Delegates at the TUC Congress, starting in Brighton on September 10, will also take up the assault on PFI. A list of motions on the issue has been put on the agenda, principally by the public service unions Unison and the GMB.

Labour's conference, at the end of the same month, also looks likely to provide a focus for opponents of PFI.

Although they claim they are not 'anti-PFI', the LibDems feel the government is vulnerable to attacks on policy in this area. This week they published research showing a number of contracts have been broken by businesses unable to meet work deadlines.

Nearly all of the PFI trunk road schemes in England, claim the LibDems, have been subject to penalties for contractors unable to carry out work on time.

The party is now calling for stiffer penalties to be put into place. They also criticised the culture of secrecy in Whitehall that makes it hard to get the true financial picture about PFI.

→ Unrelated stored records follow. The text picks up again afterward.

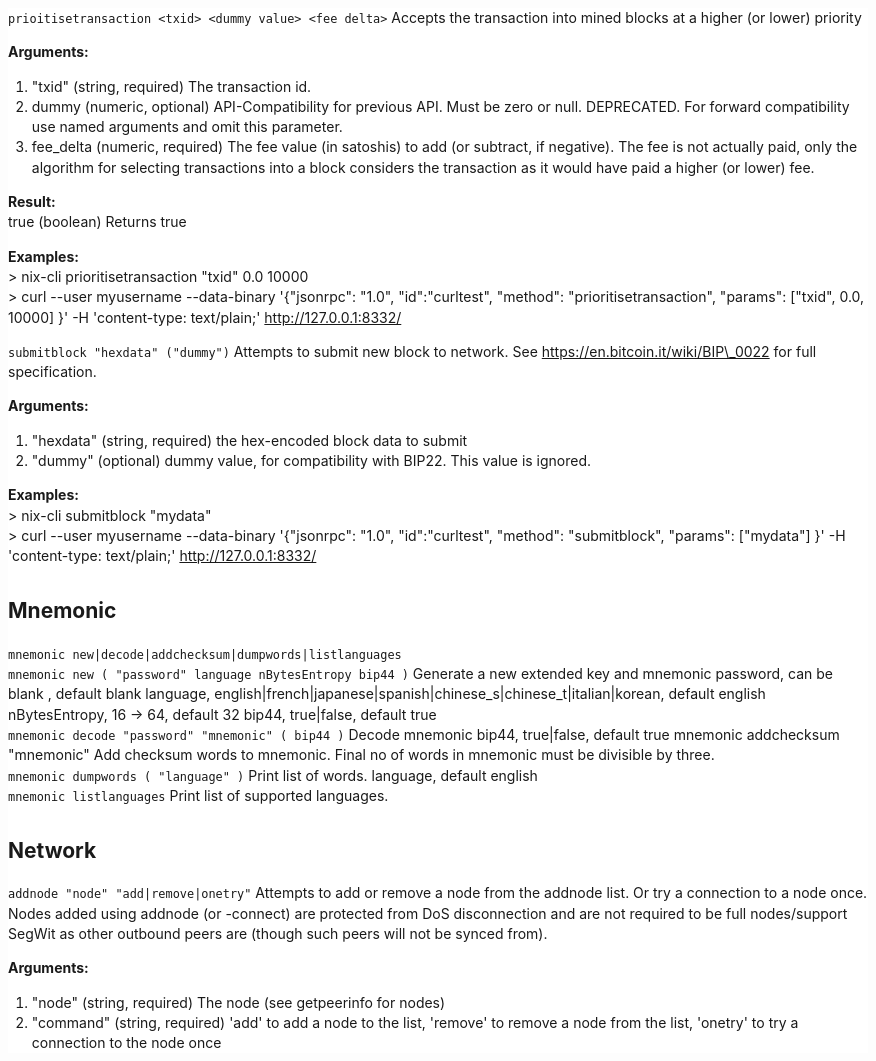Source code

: `prioitisetransaction <txid> <dummy value> <fee delta>` Accepts the transaction into mined blocks at a higher \(or lower\) priority  
  
**Arguments:**  
1. "txid" \(string, required\) The transaction id.  
2. dummy \(numeric, optional\) API-Compatibility for previous API. Must be zero or null. DEPRECATED. For forward compatibility use named arguments and omit this parameter.  
3. fee\_delta \(numeric, required\) The fee value \(in satoshis\) to add \(or subtract, if negative\). The fee is not actually paid, only the algorithm for selecting transactions into a block considers the transaction as it would have paid a higher \(or lower\) fee.  
  
**Result:**  
true \(boolean\) Returns true  
  
**Examples:**  
&gt; nix-cli prioritisetransaction "txid" 0.0 10000  
&gt; curl --user myusername --data-binary '{"jsonrpc": "1.0", "id":"curltest", "method": "prioritisetransaction", "params": \["txid", 0.0, 10000\] }' -H 'content-type: text/plain;' http://127.0.0.1:8332/

`submitblock "hexdata" ("dummy")` Attempts to submit new block to network. See https://en.bitcoin.it/wiki/BIP\_0022 for full specification.  
  
**Arguments:**  
1. "hexdata" \(string, required\) the hex-encoded block data to submit  
2. "dummy" \(optional\) dummy value, for compatibility with BIP22. This value is ignored.  
  
**Examples:**  
&gt; nix-cli submitblock "mydata"  
&gt; curl --user myusername --data-binary '{"jsonrpc": "1.0", "id":"curltest", "method": "submitblock", "params": \["mydata"\] }' -H 'content-type: text/plain;' http://127.0.0.1:8332/

## Mnemonic

`mnemonic new|decode|addchecksum|dumpwords|listlanguages`  
  `mnemonic new ( "password" language nBytesEntropy bip44 )` Generate a new extended key and mnemonic password, can be blank , default blank language, english\|french\|japanese\|spanish\|chinese\_s\|chinese\_t\|italian\|korean, default english nBytesEntropy, 16 -&gt; 64, default 32 bip44, true\|false, default true  
  `mnemonic decode "password" "mnemonic" ( bip44 )` Decode mnemonic bip44, true\|false, default true mnemonic addchecksum "mnemonic" Add checksum words to mnemonic. Final no of words in mnemonic must be divisible by three.  
  `mnemonic dumpwords ( "language" )` Print list of words. language, default english  
  `mnemonic listlanguages` Print list of supported languages.

## Network

`addnode "node" "add|remove|onetry"` Attempts to add or remove a node from the addnode list. Or try a connection to a node once. Nodes added using addnode \(or -connect\) are protected from DoS disconnection and are not required to be full nodes/support SegWit as other outbound peers are \(though such peers will not be synced from\).  
  
**Arguments:**  
1. "node" \(string, required\) The node \(see getpeerinfo for nodes\)  
2. "command" \(string, required\) 'add' to add a node to the list, 'remove' to remove a node from the list, 'onetry' to try a connection to the node once  
  
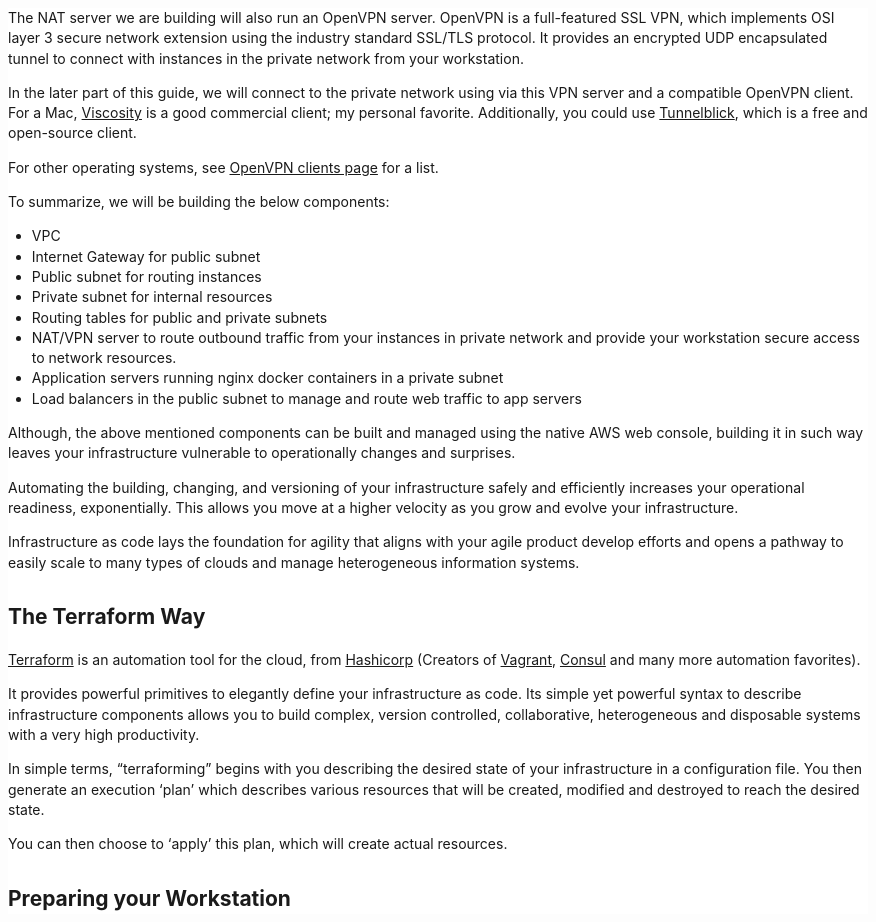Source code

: The NAT server we are building will also run an OpenVPN server. OpenVPN is a full-featured SSL VPN, which implements OSI layer 3 secure network extension using the industry standard SSL/TLS protocol. It provides an encrypted UDP encapsulated tunnel to connect with instances in the private network from your workstation.

In the later part of this guide, we will connect to the private network using via this VPN server and a compatible OpenVPN client. For a Mac, [Viscosity](https://www.sparklabs.com/viscosity) is a good commercial client; my personal favorite. Additionally, you could use [Tunnelblick](https://code.google.com/p/tunnelblick/), which is a free and open-source client.

For other operating systems, see [OpenVPN clients page](https://openvpn.net/index.php/access-server/docs/admin-guides/182-how-to-connect-to-access-server-with-linux-clients.html) for a list.

To summarize, we will be building the below components:

- VPC
- Internet Gateway for public subnet
- Public subnet for routing instances
- Private subnet for internal resources
- Routing tables for public and private subnets
- NAT/VPN server to route outbound traffic from your instances in private network and provide your workstation secure access to network resources.
- Application servers running nginx docker containers in a private subnet
- Load balancers in the public subnet to manage and route web traffic to app servers

Although, the above mentioned components can be built and managed using the native AWS web console, building it in such way leaves your infrastructure vulnerable to operationally changes and surprises.

Automating the building, changing, and versioning of your infrastructure safely and efficiently increases your operational readiness, exponentially. This allows you move at a higher velocity as you grow and evolve your infrastructure.

Infrastructure as code lays the foundation for agility that aligns with your agile product develop efforts and opens a pathway to easily scale to many types of clouds and manage heterogeneous information systems.

The Terraform Way
-----------------

[Terraform](https://www.terraform.io) is an automation tool for the cloud, from [Hashicorp](https://hashicorp.com) (Creators of [Vagrant](https://www.vagrantup.com), [Consul](https://www.consul.io) and many more automation favorites).

It provides powerful primitives to elegantly define your infrastructure as code. Its simple yet powerful syntax to describe infrastructure components allows you to build complex, version controlled, collaborative, heterogeneous and disposable systems with a very high productivity.

In simple terms, “terraforming” begins with you describing the desired state of your infrastructure in a configuration file. You then generate an execution ‘plan’ which describes various resources that will be created, modified and destroyed to reach the desired state.  

You can then choose to ‘apply’ this plan, which will create actual resources.

Preparing your Workstation
--------------------------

A series of Parliamentary questions tabled by the party before the summer recess had yielded responses from only eight departments.

'If the government wants to pursue private finance it has to improve the process and it certainly has to be more open and accountable,' said the LibDem Treasury spokesman, Matthew Taylor.

The PPP Forum, which represents contractors involved in private finance projects, criticised the LibDems' research. 'We are actually trying to have a debate about PPP. They are being sensationalist,' said Cathy McGlynn, director of the PPP Forum. She also claimed their figures on penalties 'didn't make sense' and were incomplete.

The government this week announced a further five multimillion pound PFI schemes, including new fire and ambulance stations in Dorset and new police headquarters in Wiltshire.